The financial period closed before Mr Taylor, who founded Glasgow's La Bonne Auberge French brasserie in the 1970s, sold his Chardon Management business to US firm Interstate Hotels and & Resorts in September.
The deal, which went through for an undisclosed sum, saw Interstate acquire a business holding the management contracts for a 32-strong hotel portfolio, including properties trading under brands such as Holiday Inn, Best Western, Holiday Inn Express and Hotel Indigo.
But it was unrelated to Chardon Trading, the vehicle majority controlled by Mr Taylor which had full or partial ownership of 18 hotels when the Interstate acquisition went through. The management of those properties was handed over to Interstate further to the deal.

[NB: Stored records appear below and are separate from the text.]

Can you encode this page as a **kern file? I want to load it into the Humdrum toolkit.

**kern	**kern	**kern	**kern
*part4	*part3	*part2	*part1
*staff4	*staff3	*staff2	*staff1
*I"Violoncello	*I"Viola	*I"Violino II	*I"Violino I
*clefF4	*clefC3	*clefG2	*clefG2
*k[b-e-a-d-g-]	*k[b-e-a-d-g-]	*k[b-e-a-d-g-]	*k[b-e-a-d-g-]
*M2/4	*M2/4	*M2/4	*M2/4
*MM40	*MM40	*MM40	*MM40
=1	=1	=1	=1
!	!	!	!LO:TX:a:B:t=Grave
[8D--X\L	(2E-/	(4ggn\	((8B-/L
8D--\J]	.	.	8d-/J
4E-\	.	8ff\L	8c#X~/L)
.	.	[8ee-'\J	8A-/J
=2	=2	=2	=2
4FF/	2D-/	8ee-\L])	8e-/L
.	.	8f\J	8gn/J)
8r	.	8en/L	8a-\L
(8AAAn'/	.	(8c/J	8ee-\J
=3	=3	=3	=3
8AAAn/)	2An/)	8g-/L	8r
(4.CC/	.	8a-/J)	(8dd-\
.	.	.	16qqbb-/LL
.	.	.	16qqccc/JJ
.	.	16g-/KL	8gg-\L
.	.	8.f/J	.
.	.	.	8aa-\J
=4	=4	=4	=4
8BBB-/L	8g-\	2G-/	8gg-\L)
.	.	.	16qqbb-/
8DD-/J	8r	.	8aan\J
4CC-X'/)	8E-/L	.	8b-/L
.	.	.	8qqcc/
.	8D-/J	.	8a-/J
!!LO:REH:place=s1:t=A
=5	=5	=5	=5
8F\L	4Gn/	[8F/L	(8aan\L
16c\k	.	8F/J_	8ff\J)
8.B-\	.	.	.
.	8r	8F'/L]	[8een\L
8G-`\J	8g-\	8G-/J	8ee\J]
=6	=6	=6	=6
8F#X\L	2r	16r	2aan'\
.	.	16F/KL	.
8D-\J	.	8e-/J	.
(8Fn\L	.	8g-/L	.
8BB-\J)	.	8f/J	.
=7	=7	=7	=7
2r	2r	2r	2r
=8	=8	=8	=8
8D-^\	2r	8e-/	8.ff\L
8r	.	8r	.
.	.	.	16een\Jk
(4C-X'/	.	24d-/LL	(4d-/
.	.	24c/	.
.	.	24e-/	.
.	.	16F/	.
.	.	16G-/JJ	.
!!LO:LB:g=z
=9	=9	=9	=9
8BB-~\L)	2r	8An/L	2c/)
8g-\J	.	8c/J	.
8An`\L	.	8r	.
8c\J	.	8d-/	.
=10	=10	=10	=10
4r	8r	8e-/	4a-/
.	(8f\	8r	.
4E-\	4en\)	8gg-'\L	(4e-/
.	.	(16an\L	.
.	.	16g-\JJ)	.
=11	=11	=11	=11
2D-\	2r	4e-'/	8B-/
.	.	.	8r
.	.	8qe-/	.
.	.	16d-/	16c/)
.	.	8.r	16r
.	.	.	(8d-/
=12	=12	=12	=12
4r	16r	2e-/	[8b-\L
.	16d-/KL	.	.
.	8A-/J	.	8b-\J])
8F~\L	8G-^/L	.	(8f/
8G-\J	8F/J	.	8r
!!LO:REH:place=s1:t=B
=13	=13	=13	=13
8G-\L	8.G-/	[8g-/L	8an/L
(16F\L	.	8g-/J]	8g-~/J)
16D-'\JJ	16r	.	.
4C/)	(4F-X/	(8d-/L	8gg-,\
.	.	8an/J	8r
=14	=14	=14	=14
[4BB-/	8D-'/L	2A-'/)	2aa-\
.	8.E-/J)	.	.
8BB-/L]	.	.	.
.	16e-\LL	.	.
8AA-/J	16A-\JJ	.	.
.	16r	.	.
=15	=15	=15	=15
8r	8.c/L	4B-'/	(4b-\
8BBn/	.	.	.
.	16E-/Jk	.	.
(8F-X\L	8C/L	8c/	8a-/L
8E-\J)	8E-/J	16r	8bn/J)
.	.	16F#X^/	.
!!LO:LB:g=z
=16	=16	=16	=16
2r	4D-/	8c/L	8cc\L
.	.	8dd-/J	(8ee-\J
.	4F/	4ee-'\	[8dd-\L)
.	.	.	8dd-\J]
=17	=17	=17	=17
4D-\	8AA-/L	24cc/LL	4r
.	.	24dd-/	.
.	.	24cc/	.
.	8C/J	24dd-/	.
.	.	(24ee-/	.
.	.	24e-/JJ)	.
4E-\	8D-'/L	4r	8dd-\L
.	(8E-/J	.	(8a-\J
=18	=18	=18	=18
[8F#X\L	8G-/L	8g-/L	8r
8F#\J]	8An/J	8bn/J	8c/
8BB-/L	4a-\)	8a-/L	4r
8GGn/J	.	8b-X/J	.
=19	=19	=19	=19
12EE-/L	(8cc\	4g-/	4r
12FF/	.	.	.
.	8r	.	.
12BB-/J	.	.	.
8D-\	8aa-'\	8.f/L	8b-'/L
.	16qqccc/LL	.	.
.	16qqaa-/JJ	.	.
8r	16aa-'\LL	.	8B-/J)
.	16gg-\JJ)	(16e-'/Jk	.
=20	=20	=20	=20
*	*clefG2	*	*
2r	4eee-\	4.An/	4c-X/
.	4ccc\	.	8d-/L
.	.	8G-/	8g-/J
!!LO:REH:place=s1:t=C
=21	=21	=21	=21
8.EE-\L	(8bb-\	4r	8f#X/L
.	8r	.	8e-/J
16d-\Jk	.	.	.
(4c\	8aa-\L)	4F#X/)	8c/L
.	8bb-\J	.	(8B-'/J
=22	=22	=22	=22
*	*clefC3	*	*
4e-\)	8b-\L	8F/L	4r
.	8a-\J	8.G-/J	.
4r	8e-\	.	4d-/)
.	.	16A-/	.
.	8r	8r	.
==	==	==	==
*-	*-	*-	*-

Chardon Trading owned four hotels outright over the period and since year end has added to its portfolio with a hotel at Edinburgh Airport. The Holiday Inn Express launched yesterday.
Mr Taylor was unavailable for comment yesterday, but he delivered an upbeat assessment of Chardon Trading's performance in its latest accounts.

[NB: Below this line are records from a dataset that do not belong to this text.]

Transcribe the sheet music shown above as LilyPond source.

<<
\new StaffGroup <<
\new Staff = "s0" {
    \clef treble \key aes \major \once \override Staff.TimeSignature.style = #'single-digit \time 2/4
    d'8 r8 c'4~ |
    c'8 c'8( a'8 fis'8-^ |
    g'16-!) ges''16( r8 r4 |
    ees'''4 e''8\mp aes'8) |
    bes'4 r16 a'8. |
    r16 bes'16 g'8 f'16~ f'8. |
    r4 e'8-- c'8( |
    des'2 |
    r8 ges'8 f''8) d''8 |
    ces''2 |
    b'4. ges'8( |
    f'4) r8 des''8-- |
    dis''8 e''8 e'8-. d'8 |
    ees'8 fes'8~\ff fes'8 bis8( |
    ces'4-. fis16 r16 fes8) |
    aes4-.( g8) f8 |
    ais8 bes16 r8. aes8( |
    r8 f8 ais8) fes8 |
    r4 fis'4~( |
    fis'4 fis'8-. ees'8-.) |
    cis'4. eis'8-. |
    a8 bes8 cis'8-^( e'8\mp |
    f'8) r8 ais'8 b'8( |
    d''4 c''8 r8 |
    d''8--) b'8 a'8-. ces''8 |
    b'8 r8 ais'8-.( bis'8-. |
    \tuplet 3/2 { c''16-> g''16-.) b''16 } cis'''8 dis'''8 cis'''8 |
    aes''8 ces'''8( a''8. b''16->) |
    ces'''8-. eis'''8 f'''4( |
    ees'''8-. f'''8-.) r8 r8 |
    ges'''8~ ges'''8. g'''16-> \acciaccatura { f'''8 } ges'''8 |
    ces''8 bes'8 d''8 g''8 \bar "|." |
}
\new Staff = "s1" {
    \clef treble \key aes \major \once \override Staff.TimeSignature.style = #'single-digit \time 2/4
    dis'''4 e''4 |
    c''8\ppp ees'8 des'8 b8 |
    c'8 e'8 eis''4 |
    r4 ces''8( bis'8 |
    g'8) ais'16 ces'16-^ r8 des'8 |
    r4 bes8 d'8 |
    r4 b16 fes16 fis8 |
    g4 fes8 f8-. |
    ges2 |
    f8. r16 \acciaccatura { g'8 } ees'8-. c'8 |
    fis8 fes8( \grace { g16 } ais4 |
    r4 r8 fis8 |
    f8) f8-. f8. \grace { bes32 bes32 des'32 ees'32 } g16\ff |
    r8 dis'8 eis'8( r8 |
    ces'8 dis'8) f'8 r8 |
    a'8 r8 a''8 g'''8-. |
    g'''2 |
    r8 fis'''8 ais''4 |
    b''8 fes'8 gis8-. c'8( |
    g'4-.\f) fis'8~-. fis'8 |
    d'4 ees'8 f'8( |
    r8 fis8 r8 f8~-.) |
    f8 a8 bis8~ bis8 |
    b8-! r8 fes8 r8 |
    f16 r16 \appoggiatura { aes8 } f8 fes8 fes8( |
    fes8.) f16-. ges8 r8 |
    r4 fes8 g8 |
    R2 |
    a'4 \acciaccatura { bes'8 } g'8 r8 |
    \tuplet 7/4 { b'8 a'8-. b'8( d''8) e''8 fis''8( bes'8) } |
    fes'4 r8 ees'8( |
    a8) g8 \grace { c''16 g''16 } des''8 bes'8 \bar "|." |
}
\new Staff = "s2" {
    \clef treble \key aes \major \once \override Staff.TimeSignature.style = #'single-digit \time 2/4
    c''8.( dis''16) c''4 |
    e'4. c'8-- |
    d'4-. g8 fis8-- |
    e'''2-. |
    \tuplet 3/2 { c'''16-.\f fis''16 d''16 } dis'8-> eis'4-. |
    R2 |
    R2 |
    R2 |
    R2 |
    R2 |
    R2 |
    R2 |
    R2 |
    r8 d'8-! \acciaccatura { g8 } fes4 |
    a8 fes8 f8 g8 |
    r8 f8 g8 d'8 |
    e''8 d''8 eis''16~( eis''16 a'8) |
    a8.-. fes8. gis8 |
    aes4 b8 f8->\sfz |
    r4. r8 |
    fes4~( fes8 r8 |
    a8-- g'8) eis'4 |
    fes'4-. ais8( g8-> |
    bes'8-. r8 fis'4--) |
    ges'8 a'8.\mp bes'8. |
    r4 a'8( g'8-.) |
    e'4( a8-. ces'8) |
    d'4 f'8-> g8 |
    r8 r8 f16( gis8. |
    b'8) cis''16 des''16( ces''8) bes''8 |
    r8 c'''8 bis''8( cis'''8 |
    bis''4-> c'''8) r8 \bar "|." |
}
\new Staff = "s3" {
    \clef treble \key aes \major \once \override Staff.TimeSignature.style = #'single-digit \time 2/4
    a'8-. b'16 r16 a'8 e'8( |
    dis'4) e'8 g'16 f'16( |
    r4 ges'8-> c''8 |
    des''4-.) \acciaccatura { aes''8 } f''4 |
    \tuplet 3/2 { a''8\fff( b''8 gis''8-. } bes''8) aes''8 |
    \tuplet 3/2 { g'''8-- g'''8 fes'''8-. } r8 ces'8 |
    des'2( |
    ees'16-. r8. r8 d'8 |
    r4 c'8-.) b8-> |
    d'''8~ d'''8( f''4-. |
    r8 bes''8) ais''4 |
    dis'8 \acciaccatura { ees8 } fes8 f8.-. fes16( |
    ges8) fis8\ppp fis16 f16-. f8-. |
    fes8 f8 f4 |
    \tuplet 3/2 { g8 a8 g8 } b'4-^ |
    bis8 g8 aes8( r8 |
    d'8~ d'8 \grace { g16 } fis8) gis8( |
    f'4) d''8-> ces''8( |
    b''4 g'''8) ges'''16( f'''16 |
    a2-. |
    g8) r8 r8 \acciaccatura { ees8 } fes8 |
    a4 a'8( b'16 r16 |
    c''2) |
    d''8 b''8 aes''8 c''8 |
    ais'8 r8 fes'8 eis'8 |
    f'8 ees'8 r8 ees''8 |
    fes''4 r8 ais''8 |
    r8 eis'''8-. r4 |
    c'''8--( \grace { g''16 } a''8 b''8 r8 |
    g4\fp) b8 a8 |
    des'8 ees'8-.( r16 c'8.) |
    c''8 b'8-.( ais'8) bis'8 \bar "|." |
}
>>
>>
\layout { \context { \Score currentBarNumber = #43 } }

He stated: "Notwithstanding the relatively difficult trading climate, we continue to deliver financial performance indicators in respect of added value, return on capital employed and the generation of cash flows which we believe are, in relative terms, higher than those employed by much larger hotel groups."

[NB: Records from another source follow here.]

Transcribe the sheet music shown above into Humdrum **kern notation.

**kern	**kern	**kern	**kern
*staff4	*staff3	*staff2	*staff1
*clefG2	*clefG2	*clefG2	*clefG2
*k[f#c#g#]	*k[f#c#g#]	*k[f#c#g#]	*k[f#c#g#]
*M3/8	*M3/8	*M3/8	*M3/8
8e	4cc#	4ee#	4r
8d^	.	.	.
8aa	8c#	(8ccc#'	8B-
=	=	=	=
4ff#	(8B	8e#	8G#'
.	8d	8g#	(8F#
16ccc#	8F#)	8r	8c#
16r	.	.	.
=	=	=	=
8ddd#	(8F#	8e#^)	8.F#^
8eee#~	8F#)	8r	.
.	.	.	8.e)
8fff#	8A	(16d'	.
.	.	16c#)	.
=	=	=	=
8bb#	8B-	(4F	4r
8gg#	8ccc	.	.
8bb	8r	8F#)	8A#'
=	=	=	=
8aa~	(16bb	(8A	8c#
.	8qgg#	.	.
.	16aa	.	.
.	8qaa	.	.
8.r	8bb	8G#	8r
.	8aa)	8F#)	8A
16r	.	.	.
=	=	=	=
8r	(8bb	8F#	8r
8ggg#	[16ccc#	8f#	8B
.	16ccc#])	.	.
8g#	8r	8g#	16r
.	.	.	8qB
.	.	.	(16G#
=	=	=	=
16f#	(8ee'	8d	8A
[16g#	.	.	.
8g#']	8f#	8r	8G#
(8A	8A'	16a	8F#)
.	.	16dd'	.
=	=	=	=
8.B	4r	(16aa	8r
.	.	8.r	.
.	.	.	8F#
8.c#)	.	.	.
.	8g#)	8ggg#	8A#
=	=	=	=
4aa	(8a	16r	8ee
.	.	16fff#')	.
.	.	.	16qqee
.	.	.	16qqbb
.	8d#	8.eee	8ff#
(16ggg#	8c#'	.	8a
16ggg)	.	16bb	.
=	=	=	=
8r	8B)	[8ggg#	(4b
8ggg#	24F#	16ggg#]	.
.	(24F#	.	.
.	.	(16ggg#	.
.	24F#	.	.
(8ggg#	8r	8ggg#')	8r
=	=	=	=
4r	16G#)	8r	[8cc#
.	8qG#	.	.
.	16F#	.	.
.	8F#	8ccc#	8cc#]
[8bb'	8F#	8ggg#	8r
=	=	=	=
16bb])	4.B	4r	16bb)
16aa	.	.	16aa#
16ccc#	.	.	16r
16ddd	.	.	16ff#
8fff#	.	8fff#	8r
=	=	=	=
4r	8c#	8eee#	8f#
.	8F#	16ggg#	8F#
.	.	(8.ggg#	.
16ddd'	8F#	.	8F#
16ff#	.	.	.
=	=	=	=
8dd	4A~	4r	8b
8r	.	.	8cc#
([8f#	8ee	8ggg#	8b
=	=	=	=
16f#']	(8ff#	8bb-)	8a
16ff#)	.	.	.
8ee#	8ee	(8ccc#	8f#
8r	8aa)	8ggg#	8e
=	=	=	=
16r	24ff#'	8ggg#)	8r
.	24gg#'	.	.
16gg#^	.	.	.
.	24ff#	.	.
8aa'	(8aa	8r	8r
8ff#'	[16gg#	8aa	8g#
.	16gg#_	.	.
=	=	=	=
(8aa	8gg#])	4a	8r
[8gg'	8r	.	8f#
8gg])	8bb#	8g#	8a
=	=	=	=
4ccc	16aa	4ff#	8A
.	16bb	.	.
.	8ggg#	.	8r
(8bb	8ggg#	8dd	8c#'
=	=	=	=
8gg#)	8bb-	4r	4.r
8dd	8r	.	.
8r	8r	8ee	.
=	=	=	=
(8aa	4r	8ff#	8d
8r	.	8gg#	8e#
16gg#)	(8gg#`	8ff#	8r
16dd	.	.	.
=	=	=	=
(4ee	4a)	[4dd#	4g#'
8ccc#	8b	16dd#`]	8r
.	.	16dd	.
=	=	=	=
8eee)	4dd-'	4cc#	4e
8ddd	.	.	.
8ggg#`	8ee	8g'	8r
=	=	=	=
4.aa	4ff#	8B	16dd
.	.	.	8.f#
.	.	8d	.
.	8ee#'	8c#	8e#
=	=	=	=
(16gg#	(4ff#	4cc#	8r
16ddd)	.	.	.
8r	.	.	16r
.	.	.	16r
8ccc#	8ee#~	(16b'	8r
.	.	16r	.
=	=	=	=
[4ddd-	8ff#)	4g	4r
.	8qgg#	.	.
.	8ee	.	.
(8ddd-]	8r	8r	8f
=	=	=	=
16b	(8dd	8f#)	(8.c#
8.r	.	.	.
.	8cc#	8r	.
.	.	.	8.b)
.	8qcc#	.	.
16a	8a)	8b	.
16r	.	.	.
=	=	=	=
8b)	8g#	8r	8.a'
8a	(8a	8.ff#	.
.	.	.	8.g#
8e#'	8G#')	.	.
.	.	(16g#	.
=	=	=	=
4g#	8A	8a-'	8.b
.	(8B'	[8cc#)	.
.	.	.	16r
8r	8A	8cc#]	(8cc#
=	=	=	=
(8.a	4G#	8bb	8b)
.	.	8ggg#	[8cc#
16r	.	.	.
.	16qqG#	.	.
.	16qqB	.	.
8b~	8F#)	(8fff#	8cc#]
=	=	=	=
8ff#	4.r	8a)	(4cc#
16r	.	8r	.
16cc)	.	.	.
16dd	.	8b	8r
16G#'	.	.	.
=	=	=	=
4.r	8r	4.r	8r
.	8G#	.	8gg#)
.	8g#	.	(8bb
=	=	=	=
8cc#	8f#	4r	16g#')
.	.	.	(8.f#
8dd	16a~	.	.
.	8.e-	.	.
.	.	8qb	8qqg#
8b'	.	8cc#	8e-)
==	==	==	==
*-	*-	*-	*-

In spite of tough competition, rising costs and the need for ongoing investment, Mr Taylor insisted the business was in good shape. He added: "We continue to invest in the maintenance and upgrading of facilities.
"We are also becoming more aware of the importance of conserving resources and are making a conscious effort to aid this objective.
"The hotel and leisure sector remains challenging and very competitive. Notwithstanding the impact of outside agencies, for example disproportionate increases in energy costs and the level of commissions paid to third parties, we remain confident of the profitability of these hotels even in the current economic climate."
Chardon Trading said in the accounts that it has made provision for the national minimum wage continuing to rise faster than general wage inflation, noting it had observed this trend for the last four years. It also confirmed that no dividend would be paid for the year to April 30.
The accounts show that Chardon Trading employed an average of 197 staff over the period, down from 221 the year prior. Overall staff costs narrowed to £3.18m from £3.29m as pension costs fell to £46,508 from £91,677.
Directors' remuneration also dropped, to £237,405 from £272,197, as did directors' pension contributions to money purchase schemes. This fell to £38,508 from the previous year's £81,517. The highest-paid director received emoluments of £95,486, down from £99,667, and pension contributions of £2400, down from £3009.
Exceptional items totalling £729,426 were booked for the year, including a provision of £600,000 against the uncertainty over funds due from associate company Chardon Hotels.
The group also incurred costs linked to a new hotel venture, which the directors decided to abandon.